In Spain, it’s a different level. You can feel their energy. They look happy, are grooving to music, and are smiling and laughing. The entire vibe is so uplifting.
It shows how we can transfer our energy to others when we’re feeling joyful. And how we should feel joyful more often, because why not?
4. Switzerland: Observing and Absorbing

There, I’ll say it — Switzerland is for the scenery, not for its cities.
Cities like Bern and Geneva are beautiful, but the scenery of what this country offers is even better. You’d sit on the train and look at the lake outside, and minutes will pass by.
We crossed the massive Thun lake every day and each time, I’d stare and be in awe.
Sometimes, beauty isn’t spending $500 to go to the top of a mountain or doing things. It could be just being.

Observing the cute wooden houses outside, the lake, the mountains, the snow-capped alps, the flowers outside people’s houses, and the canal with clear dark green water, the architecture.
5. Prague: Walking

Even though you tend to walk a lot more in Europe because of cobbled streets, narrow lanes, hidden gems, and everything is a walk away — in Prague we walked at least 15,000 steps every day.

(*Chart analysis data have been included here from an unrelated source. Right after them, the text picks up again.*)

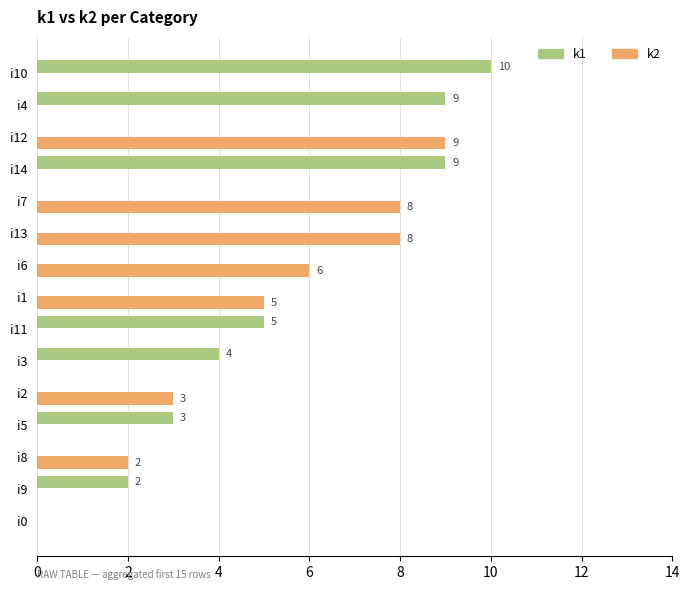

What is the sum of all k1 values?

42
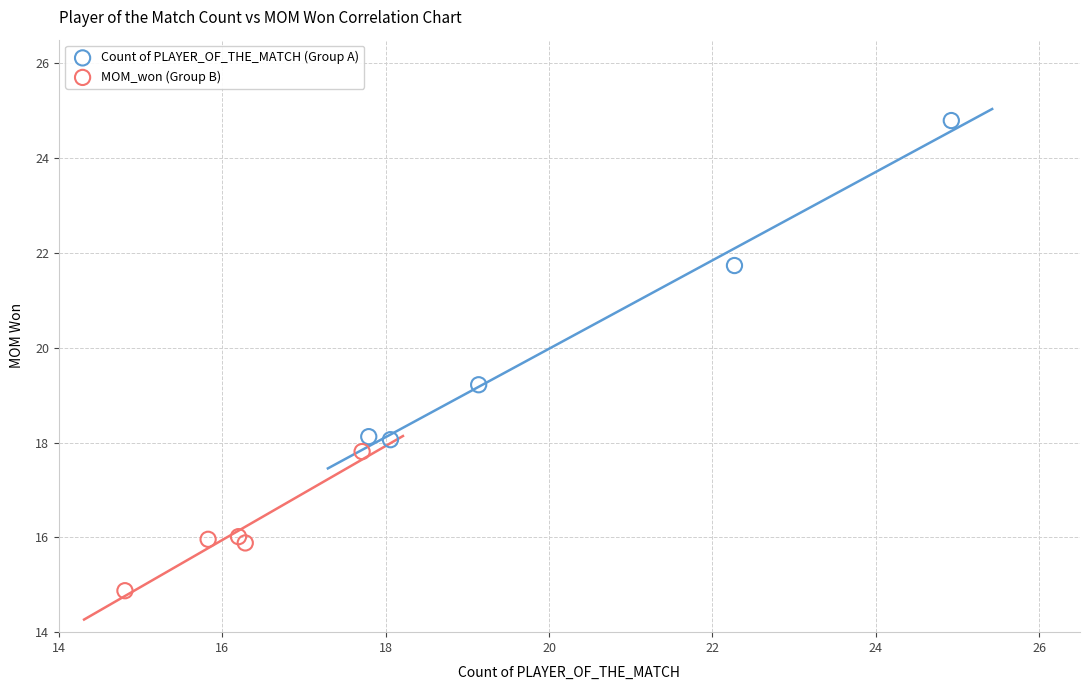

Which series has the largest Y range (max minus min)?

Count of PLAYER_OF_THE_MATCH (Group A)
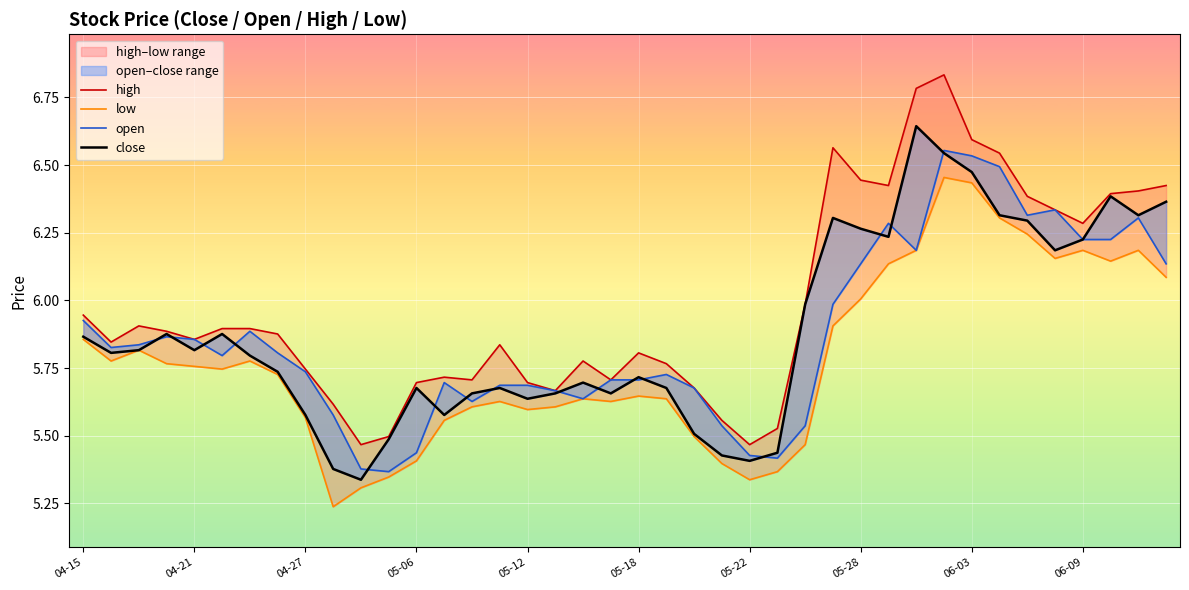

At which category is the sum across all series the highest?

31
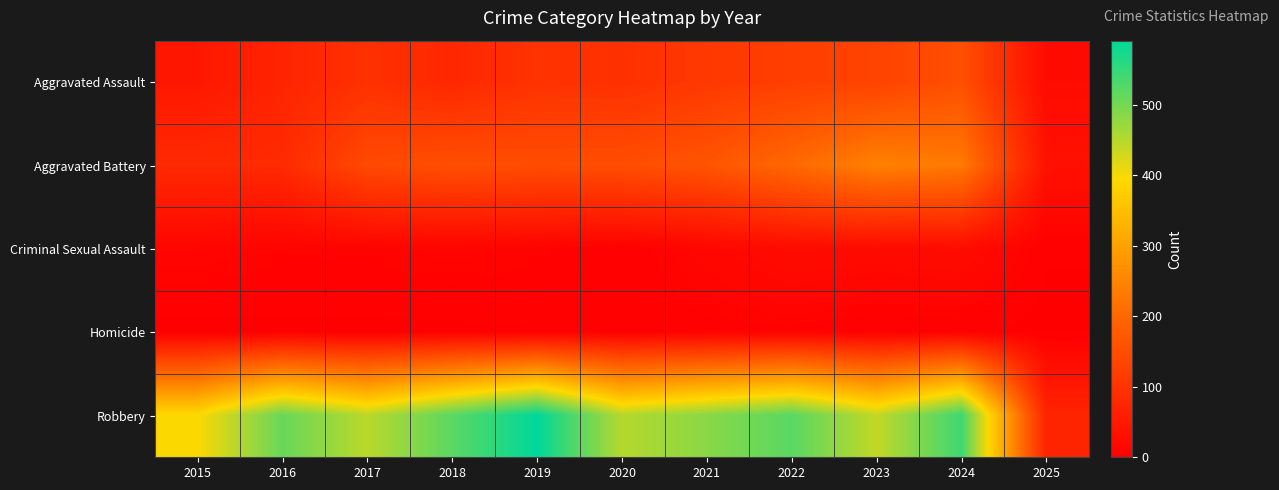

How many data points does each series have?

11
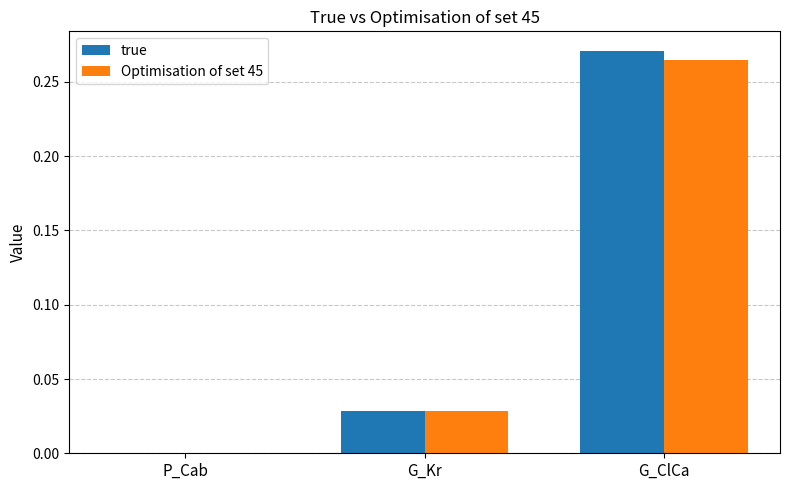

Between P_Cab and G_Kr, which series saw the biggest shift?

Optimisation of set 45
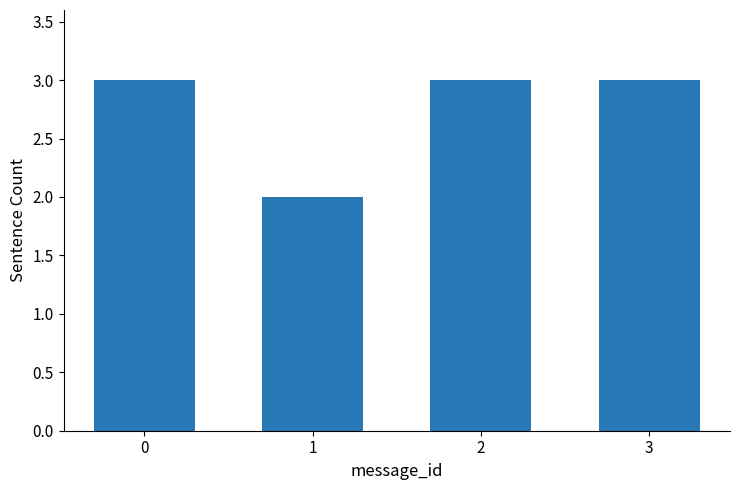

Reading left to right, transcribe all the data shown in this chart.

0=3	1=2	2=3	3=3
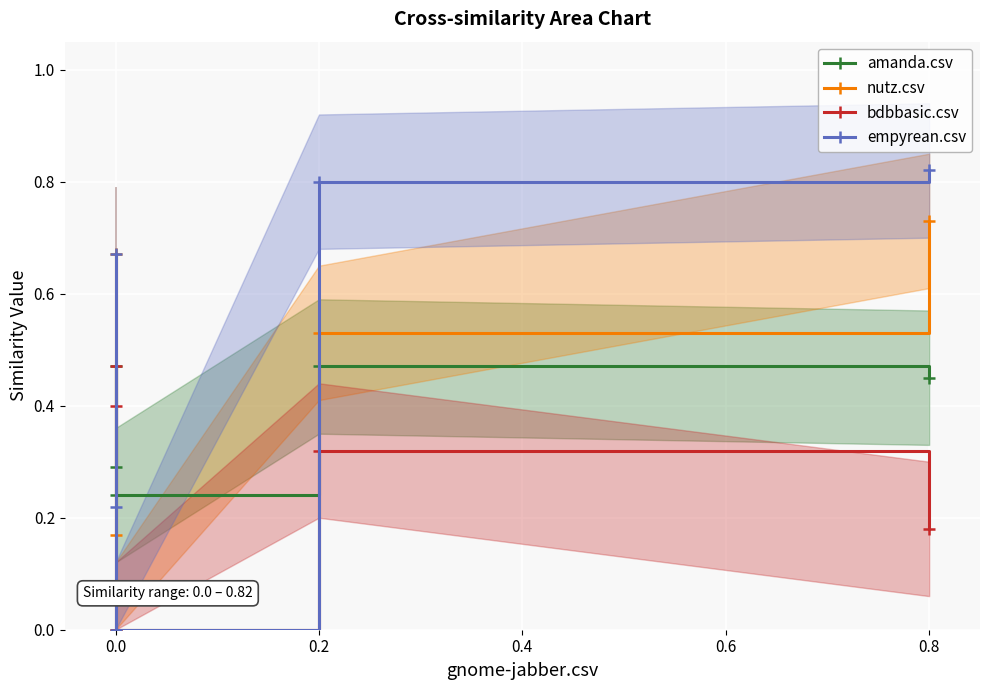

Between 0.0 and 0.8, which is larger?

0.8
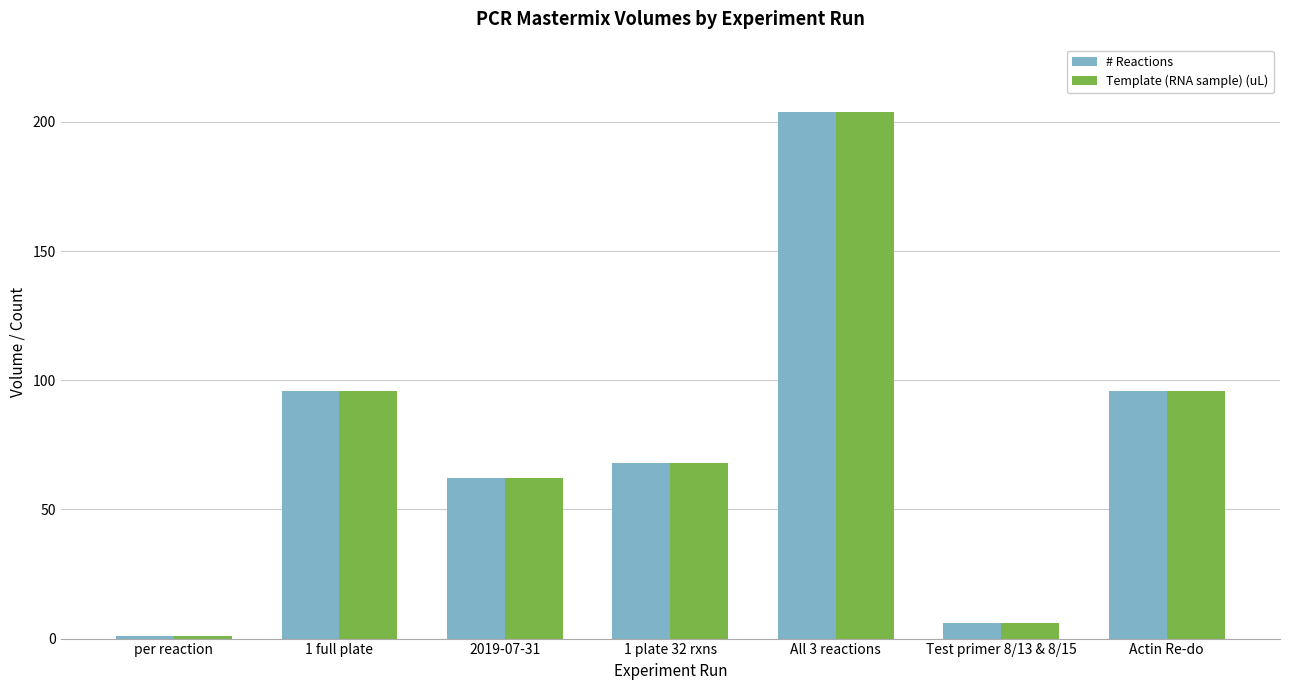

What is the label of the 6th bar from the left?

Test primer 8/13 & 8/15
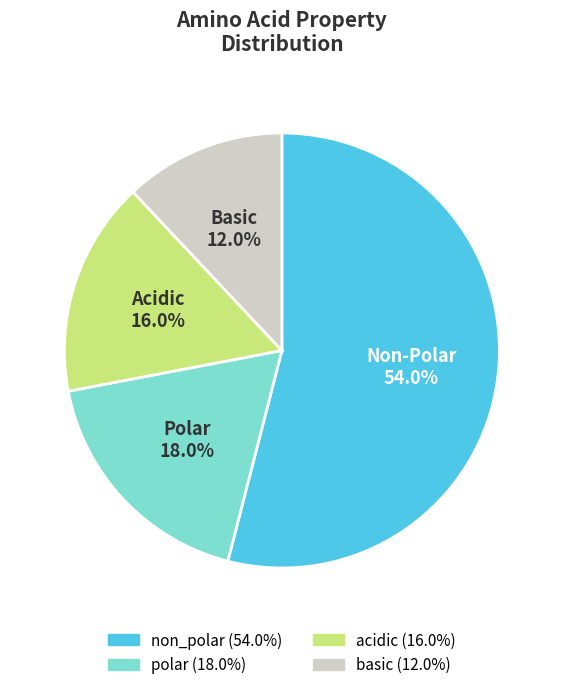

What is the largest slice in the pie chart?

non_polar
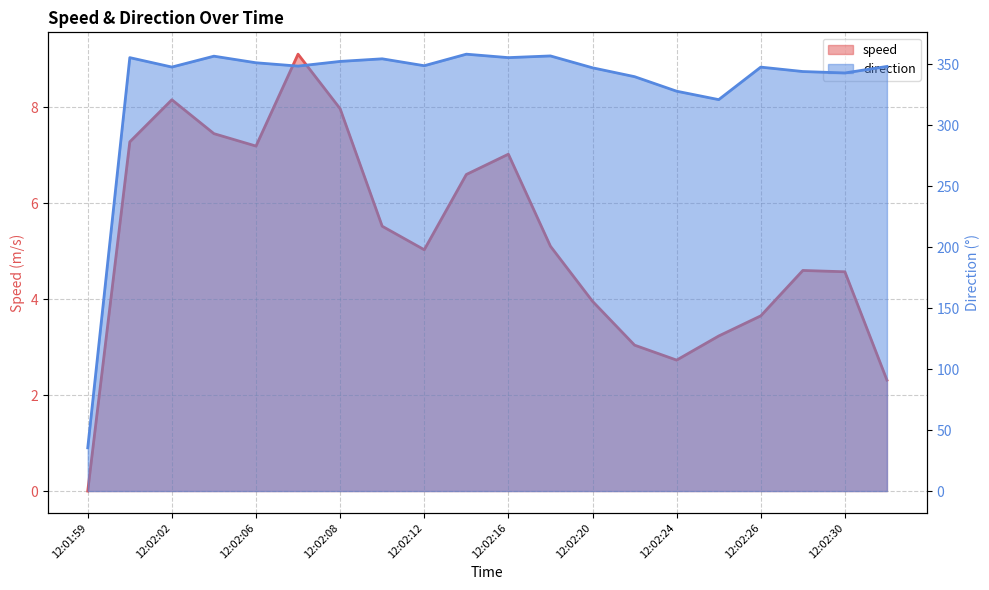

What is the spread (max minus min) of values at 12:02:00?

348.1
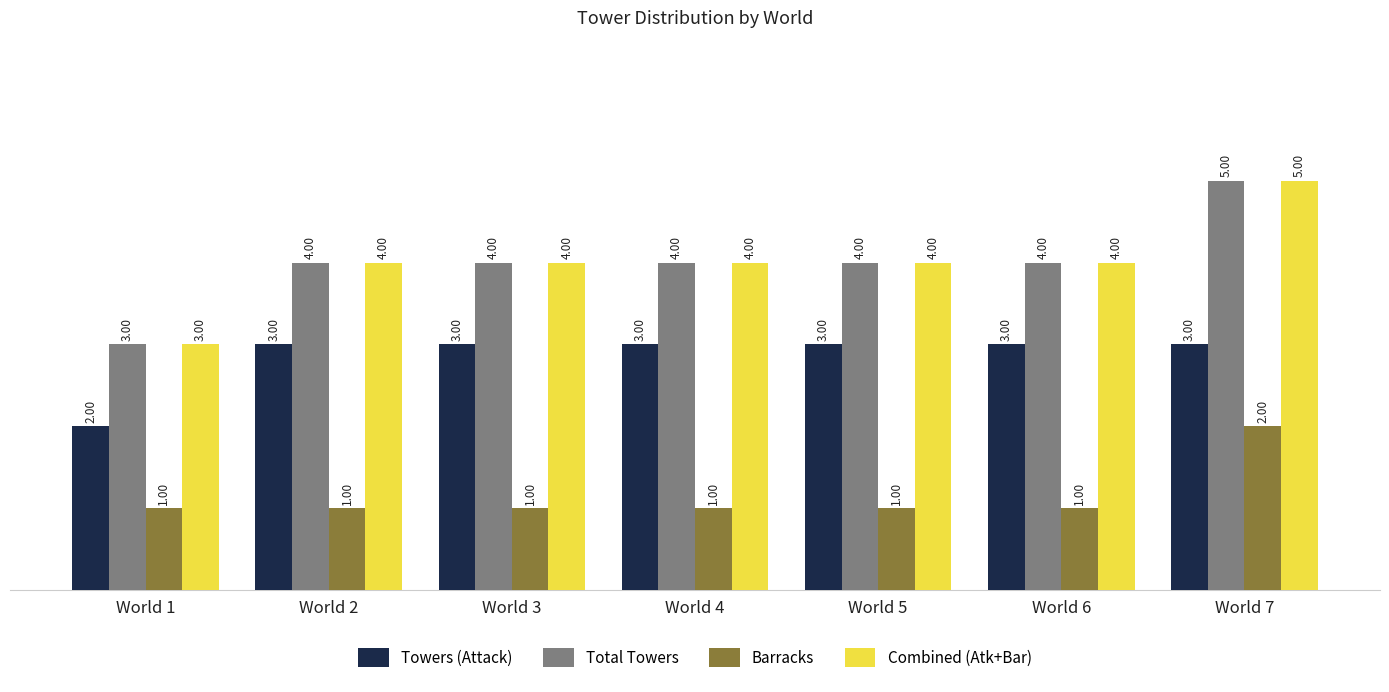

What is the greatest value displayed?

5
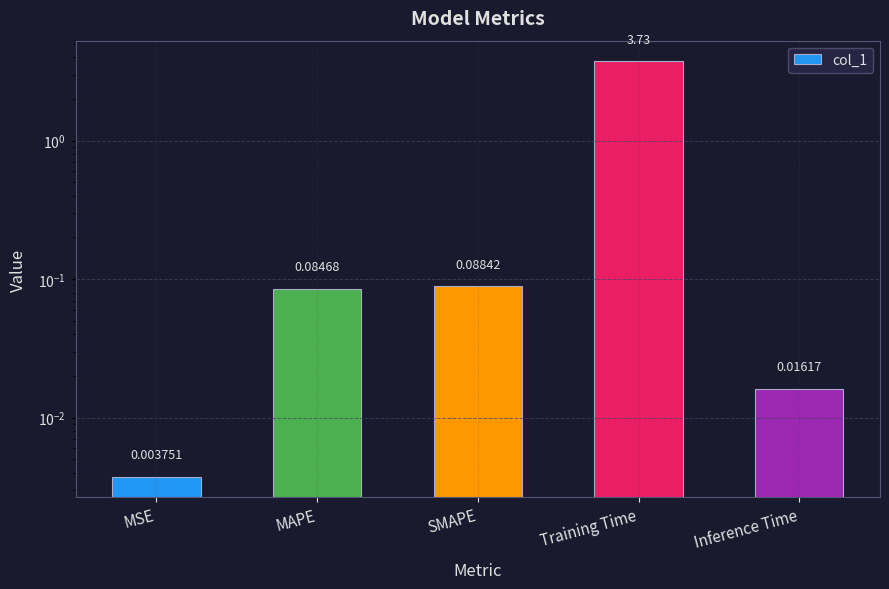

Rank the categories by value from lowest to highest.

MSE, Inference Time, MAPE, SMAPE, Training Time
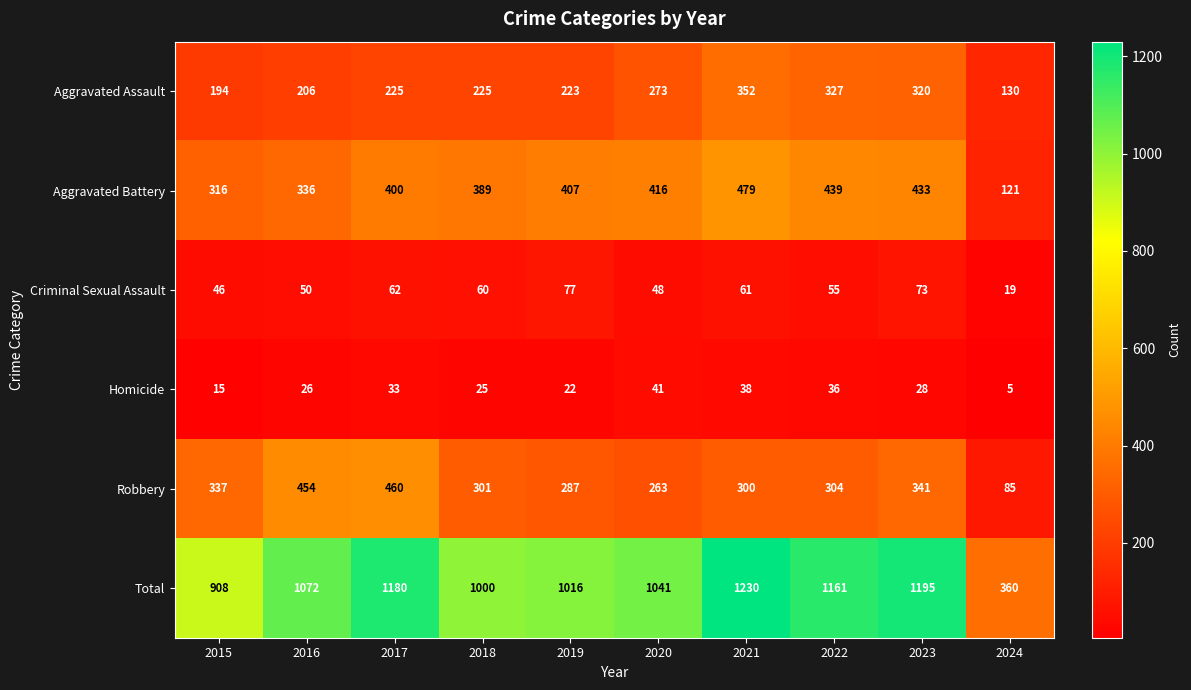

At which category is the sum across all series the highest?

2021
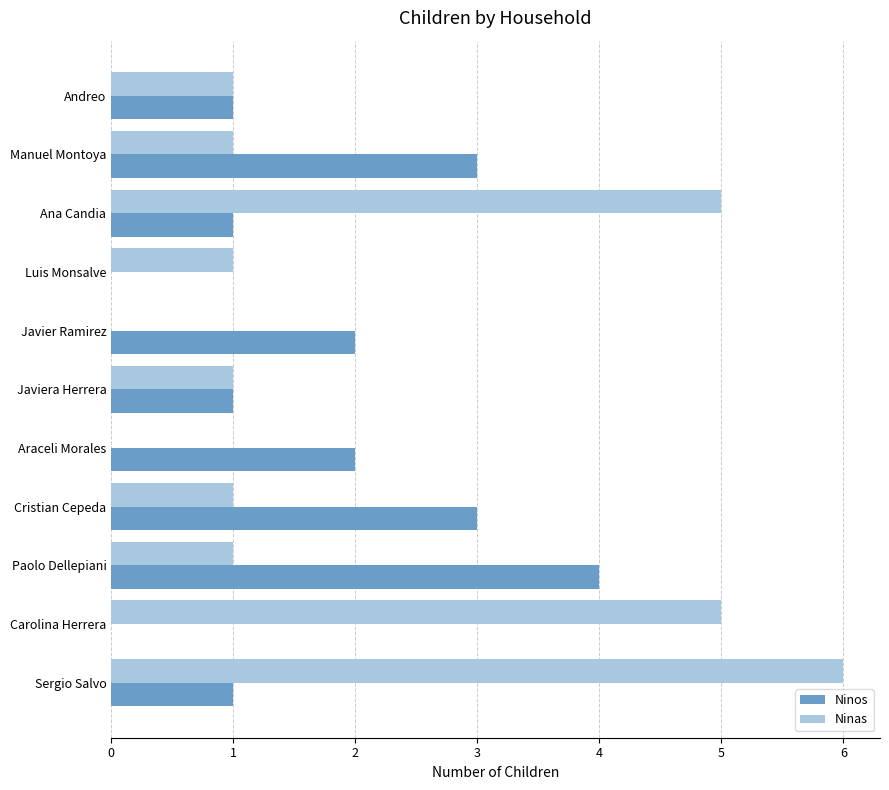

Is it true that Ninos equals 3 at Luis Monsalve?

False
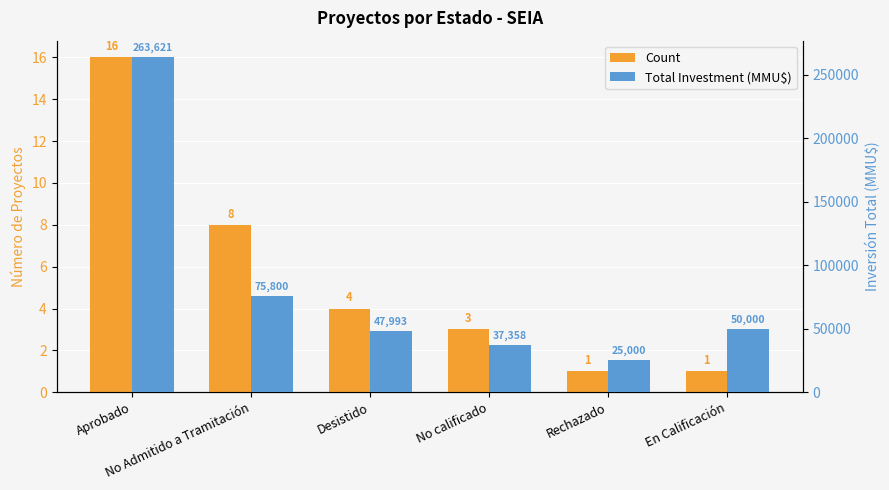

List the labels in order of Count value, smallest first.

Rechazado, En Calificación, No calificado, Desistido, No Admitido a Tramitación, Aprobado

We trekked up to beer gardens and didn’t take public transport even once.
And that felt so, so good.
Crossing 15,000 steps was a better dopamine rush than any notification in the world.
My favourite part about travelling is the experiences I can’t gather anywhere else and bringing a part of them back home.
Experience teaches you better than anything else because you include a habit or an opinion after experiencing it unknowingly.